Nada pasa porque sí

 Me sentía atrapado.
   Eran aquellos días en los que me resultaba imposible pronunciar palabra. Al levantarme solo era capaz de vestirme con la misma ropa del día anterior, caminar unos cuantos pasos hasta el sofá y dejarme caer en él.
   ¿Qué te pasa hoy? Solía preguntarme mi mujer, pero qué contestarle, las raíces se habían extendido tanto por el interior de mi cuerpo, que oprimían mis cuerdas vocales impidiéndome articular palabra.

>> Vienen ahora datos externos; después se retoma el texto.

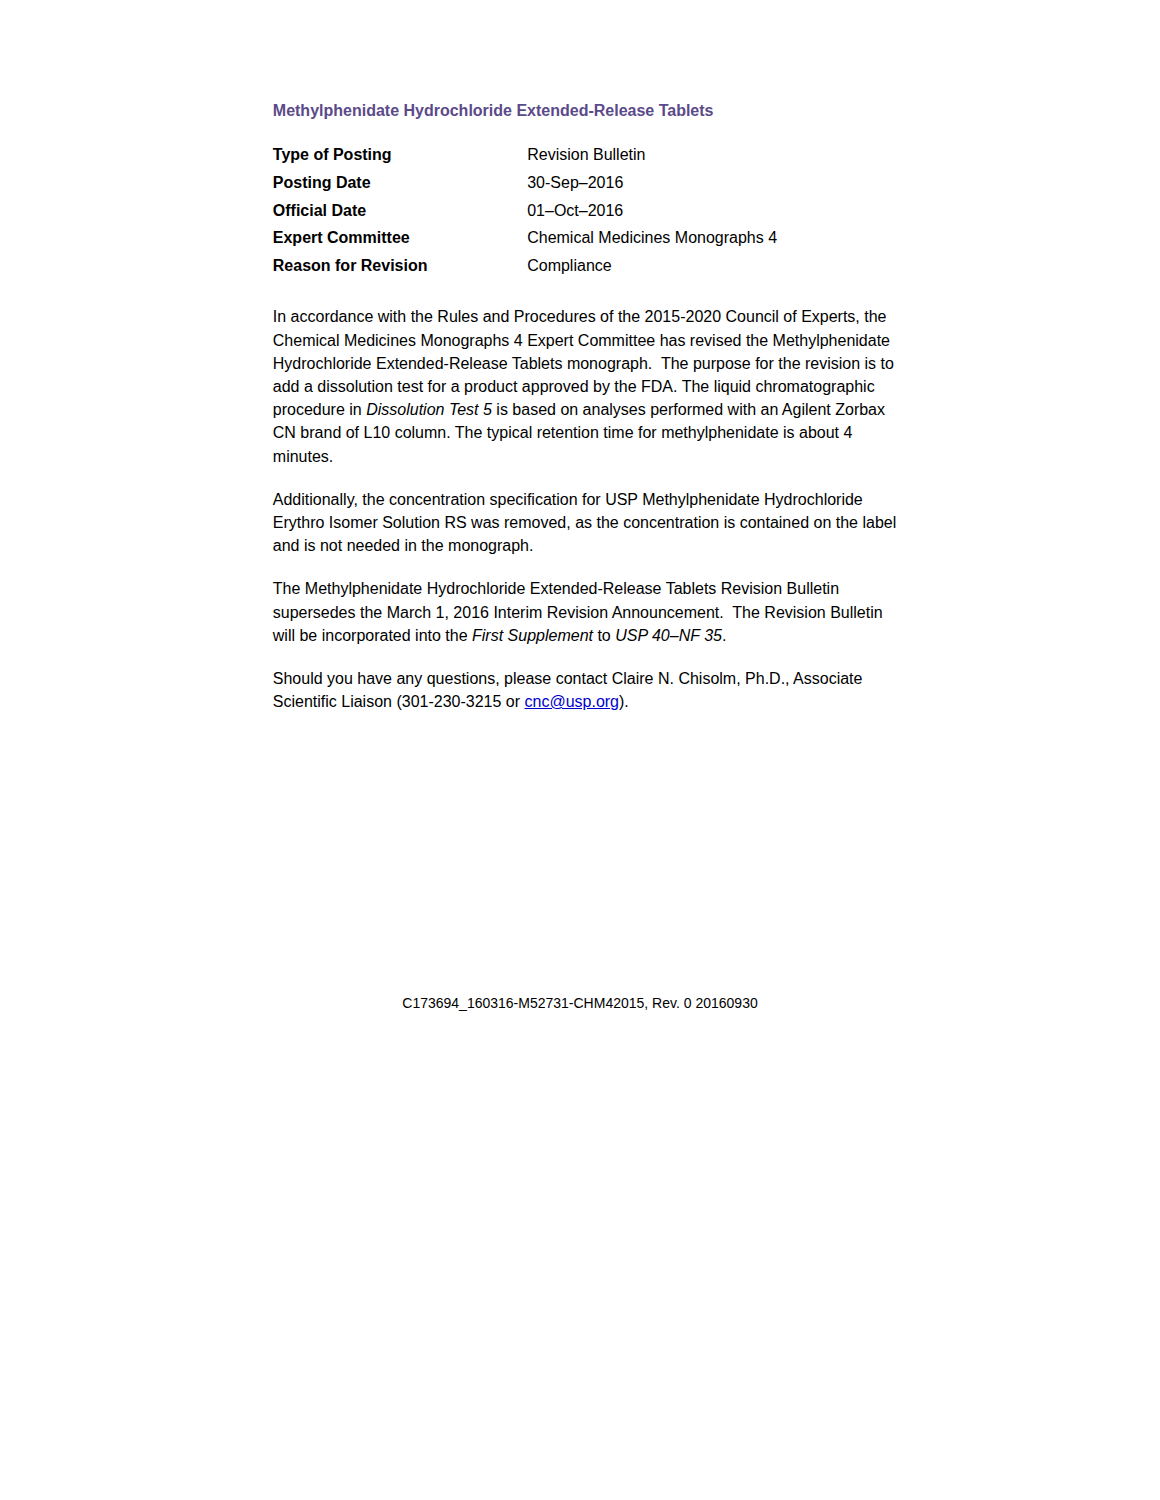Methylphenidate Hydrochloride Extended-Release Tablets
| Type of Posting | Revision Bulletin |
| Posting Date | 30-Sep–2016 |
| Official Date | 01–Oct–2016 |
| Expert Committee | Chemical Medicines Monographs 4 |
| Reason for Revision | Compliance |
In accordance with the Rules and Procedures of the 2015-2020 Council of Experts, the Chemical Medicines Monographs 4 Expert Committee has revised the Methylphenidate Hydrochloride Extended-Release Tablets monograph. The purpose for the revision is to add a dissolution test for a product approved by the FDA. The liquid chromatographic procedure in Dissolution Test 5 is based on analyses performed with an Agilent Zorbax CN brand of L10 column. The typical retention time for methylphenidate is about 4 minutes.
Additionally, the concentration specification for USP Methylphenidate Hydrochloride Erythro Isomer Solution RS was removed, as the concentration is contained on the label and is not needed in the monograph.
The Methylphenidate Hydrochloride Extended-Release Tablets Revision Bulletin supersedes the March 1, 2016 Interim Revision Announcement. The Revision Bulletin will be incorporated into the First Supplement to USP 40–NF 35.
Should you have any questions, please contact Claire N. Chisolm, Ph.D., Associate Scientific Liaison (301-230-3215 or cnc@usp.org).
C173694_160316-M52731-CHM42015, Rev. 0 20160930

   Era el síndrome de la vejez prematura; me tumbaba en el sofá, el televisor encendido y veía película tras película en una sesión sin fin de vidas de mentira; necesitaba olvidar que yo era el protagonista de una vida real, una vida que ardía constantemente, consumiéndome por dentro. ¿Dónde estaba ese chico que siempre quiso aprender a escalar? ¿Dónde se habían ido los viajes a la India para ver las estatuas gigantes de Buda? ¿Dónde quedaron esas visitas a las tumbas de Bukowski, Bruce lee o Jim Morrison? ¿Por qué nunca había hecho nada de eso?
   Me sentía atrapado.
   ¿Pero qué te pasa hoy? Me preguntaba mi mujer, ¿Qué mierdas me pasa hoy? Me preguntaba yo, pero no encontraba respuesta en mi aforo interno de múltiples y desquiciadas personalidades; solo el eco de las conversaciones de las películas que se escuchaba de fondo, el crepitar de las raíces abriéndose paso sin compasión por todo mi interior; y en ocasiones, algún soliloquio absurdo, un monólogo de un humorista fracasado condenado a un ostracismo forzado.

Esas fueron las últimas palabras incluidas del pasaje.